Although the Smuts government was badly shaken by the 1922 strike, it decided against extending the colour bar on the mines. It saw improved training for whites as a better option. Minister of Mines and Industry F.S. Malan explained to Parliament in 1923 that he did not wish to extend the colour bar. ‘It is degrading to the white man to say that [he] should be artificially protected against the native and coloured man . . . The reason why a number [of white miners] are in danger today is that so many are not efficient miners.’ The white workers had not availed themselves of the opportunities at the mining schools to become trained workers. They went into the mines as learners, Malan said, ‘and learners they remained’.

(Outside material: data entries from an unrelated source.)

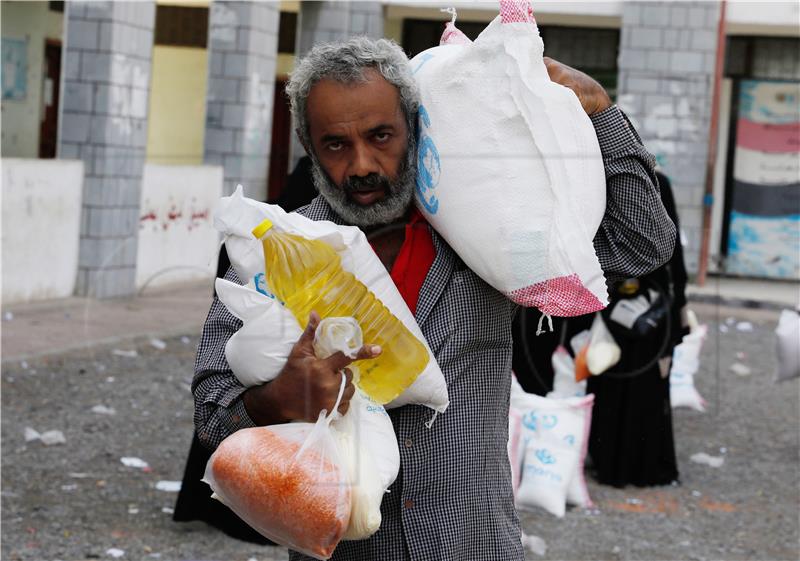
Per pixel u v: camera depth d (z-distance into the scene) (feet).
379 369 7.25
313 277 7.12
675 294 19.77
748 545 17.31
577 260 7.43
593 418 20.20
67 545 15.58
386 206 7.48
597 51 52.42
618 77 46.96
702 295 26.16
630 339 19.76
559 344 20.01
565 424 18.53
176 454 20.79
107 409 23.09
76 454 20.26
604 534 17.46
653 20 46.50
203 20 46.19
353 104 7.23
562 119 7.48
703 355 32.81
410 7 48.70
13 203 28.60
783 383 30.53
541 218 7.38
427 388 7.33
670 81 46.44
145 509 17.43
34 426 21.77
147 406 23.58
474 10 44.19
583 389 20.13
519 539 8.17
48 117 49.42
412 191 7.57
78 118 33.27
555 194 7.38
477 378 7.79
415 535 7.52
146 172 24.20
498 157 7.38
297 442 6.91
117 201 31.14
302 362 6.87
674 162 46.32
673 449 20.62
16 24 47.19
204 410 7.52
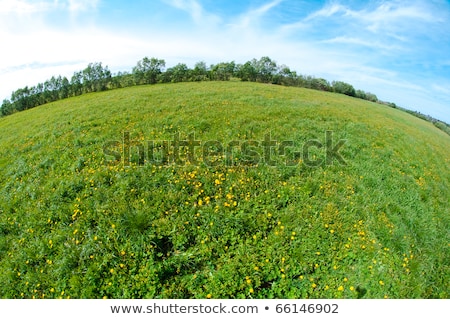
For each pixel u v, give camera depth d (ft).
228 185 23.13
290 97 76.95
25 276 16.80
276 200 21.65
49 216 21.17
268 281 15.88
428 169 37.09
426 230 21.50
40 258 17.83
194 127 37.32
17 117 81.20
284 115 45.16
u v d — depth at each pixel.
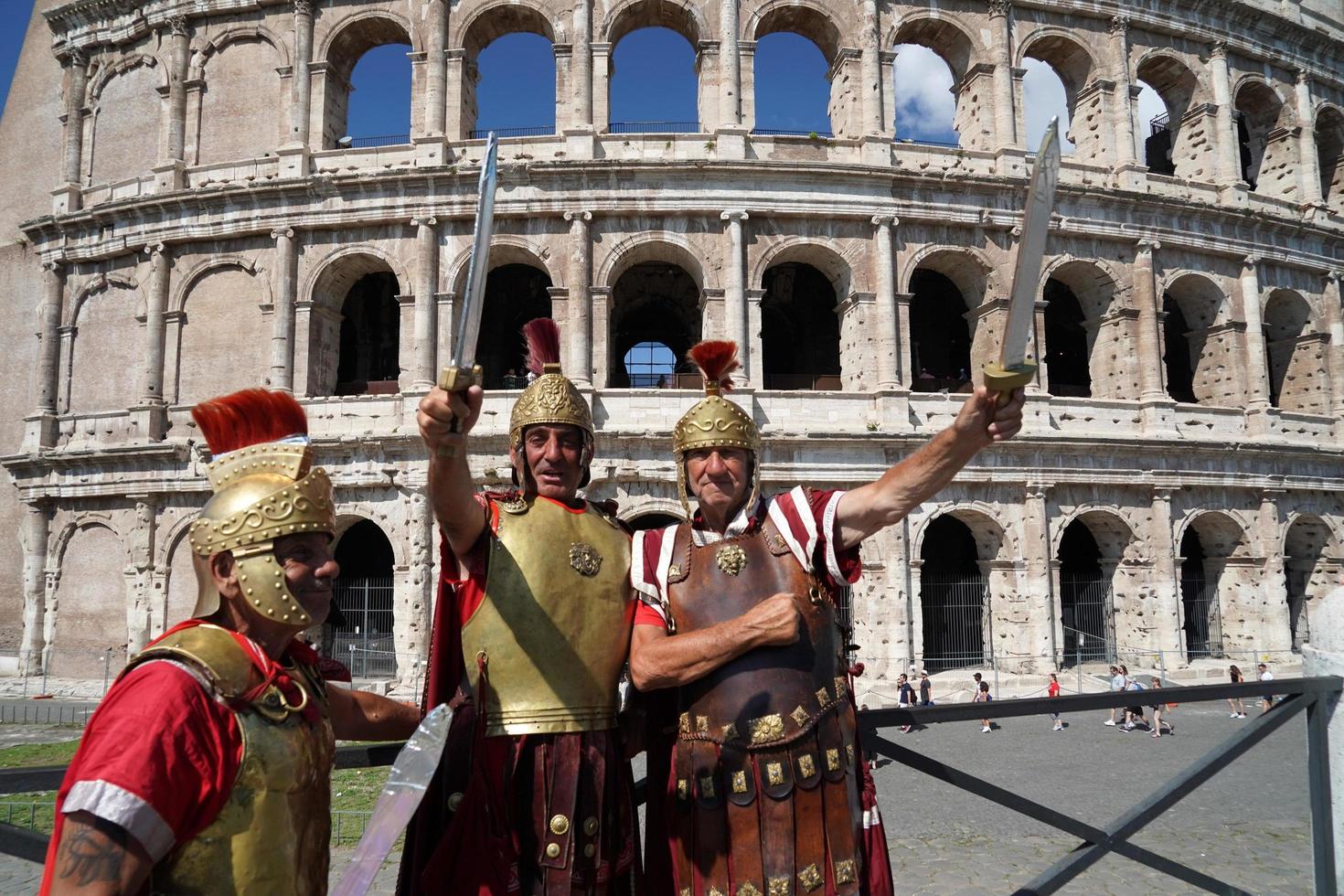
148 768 2.87
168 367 36.50
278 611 3.53
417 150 35.22
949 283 43.12
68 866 2.75
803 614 4.51
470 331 3.70
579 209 33.94
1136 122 38.62
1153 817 6.05
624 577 4.88
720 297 34.16
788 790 4.17
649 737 4.82
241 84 38.06
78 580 36.91
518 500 4.86
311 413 34.03
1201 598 39.72
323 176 34.50
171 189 36.75
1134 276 37.62
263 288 35.84
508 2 35.91
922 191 35.25
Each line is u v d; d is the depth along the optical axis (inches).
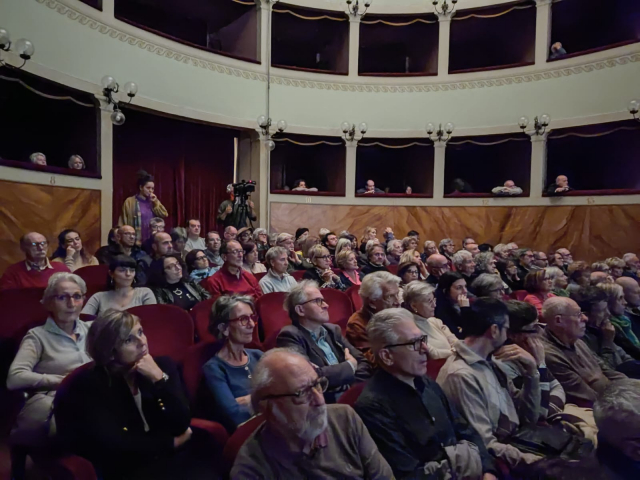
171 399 49.3
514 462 48.0
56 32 161.3
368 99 265.3
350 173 264.1
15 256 141.8
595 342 79.9
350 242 161.9
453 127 255.0
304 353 65.7
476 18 262.8
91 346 47.8
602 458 41.5
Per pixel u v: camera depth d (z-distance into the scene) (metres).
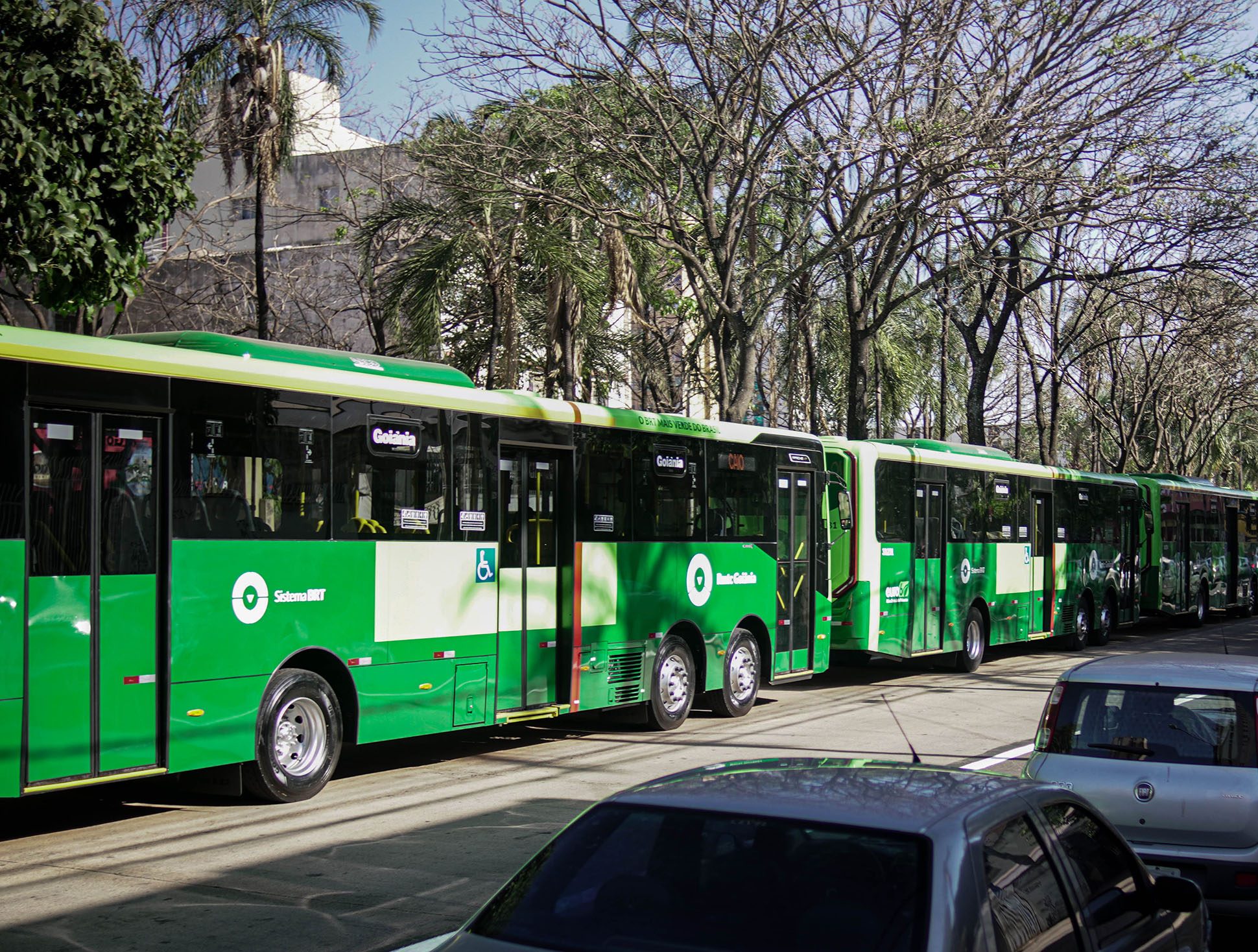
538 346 24.97
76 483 8.58
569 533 12.94
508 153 20.22
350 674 10.53
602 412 13.42
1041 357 37.28
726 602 15.30
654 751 12.88
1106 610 27.17
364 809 9.91
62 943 6.43
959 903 3.26
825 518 17.36
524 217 19.94
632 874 3.54
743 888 3.40
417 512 11.23
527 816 9.65
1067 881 3.90
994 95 20.08
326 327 28.06
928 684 19.28
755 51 20.00
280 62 19.42
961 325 29.88
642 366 27.44
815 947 3.21
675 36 20.17
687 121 20.78
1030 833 3.86
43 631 8.32
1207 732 7.16
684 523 14.62
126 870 7.96
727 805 3.67
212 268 29.94
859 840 3.44
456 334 24.84
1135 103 19.69
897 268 22.91
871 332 23.00
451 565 11.55
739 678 15.54
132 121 11.30
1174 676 7.51
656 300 25.27
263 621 9.79
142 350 9.01
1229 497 36.47
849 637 17.81
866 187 20.84
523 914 3.55
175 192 11.64
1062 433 51.53
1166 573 30.42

While Smuts was prepared to accommodate white labour, he felt that they must not ‘tyrannise everything’. A legal colour bar was an admission by whites that they could not compete against blacks, and had to take recourse to laws that violated human rights and fairness. He did not contemplate giving blacks the vote, but he also believed that ‘no statutory barrier should be placed on the native who wishes to raise himself in the scale of civilisation’. It was necessary to see that ‘no injustice [was] done to any other section of the community’.

The Smuts government nevertheless embarked on a major shift in the system of industrial bargaining that legalised a superior bargaining position for white workers. Under the old system, unions were barely tolerated and destructive strikes erupted over the colour bar. The Industrial Conciliation Act passed by the Smuts government in 1924 provided for reaching legally binding agreements in industrial councils consisting of employer associations and white or largely white trade unions. Employers could not lock out striking workers and workers could not strike before the council had tried to resolve a conflict. But unionised workers had to sacrifice the lightning strike, their major weapon. On the other hand the industrial conciliation machinery favoured white and coloured workers by excluding ‘pass bearers’ (meaning blacks) from trade union membership, giving white-led unions a commanding role in determining occupational structures, and access to training and wages.

Before the 1924 election, the National Party (NP) and the Labour Party agreed to form a Pact to support each other’s candidates against South African Party (SAP) candidates. Of the 135 seats, the NP won 63 and Labour 18 against the SAP’s 53. Hertzog formed an NP-Labour government. The SAP had suffered a stunning defeat, (See The SAP defeat).

The Hertzog government that came to power after the momentous election of 1924 added a weapon that the state could use against employers who wished to undercut white labour – the Wage Act of 1925. It empowered the responsible minister ‘to set the same minimum wages for whites and blacks’. The assumption was that if black and white wages were set at the same level employers would prefer whites. The government and its successors used these weapons sparingly. The priority was to enable the economy, particularly the mining industry, to grow and to provide jobs. Various trade-offs were made between the government and the mining industry. It was not expected that the latter would help solve the poor-white problem by employing them, or even to pay white miners particularly well. (White miners’ wages only began rising towards the end of the 1930s, but those of black miners did not increase in real terms before the early 1970s.)

But the government would not tolerate unilateral decisions by the industry to reduce its white labour force sharply. An amendment to the Mines and Works Act was added to protect white mineworkers from displacement. In 1932 the Chamber of Mines told a commission that the mines could manage with ‘a materially smaller number’ of whites, but such a policy was no longer an option. White miners rose in number from 22 099 in 1922 to about 28 000 in 1930.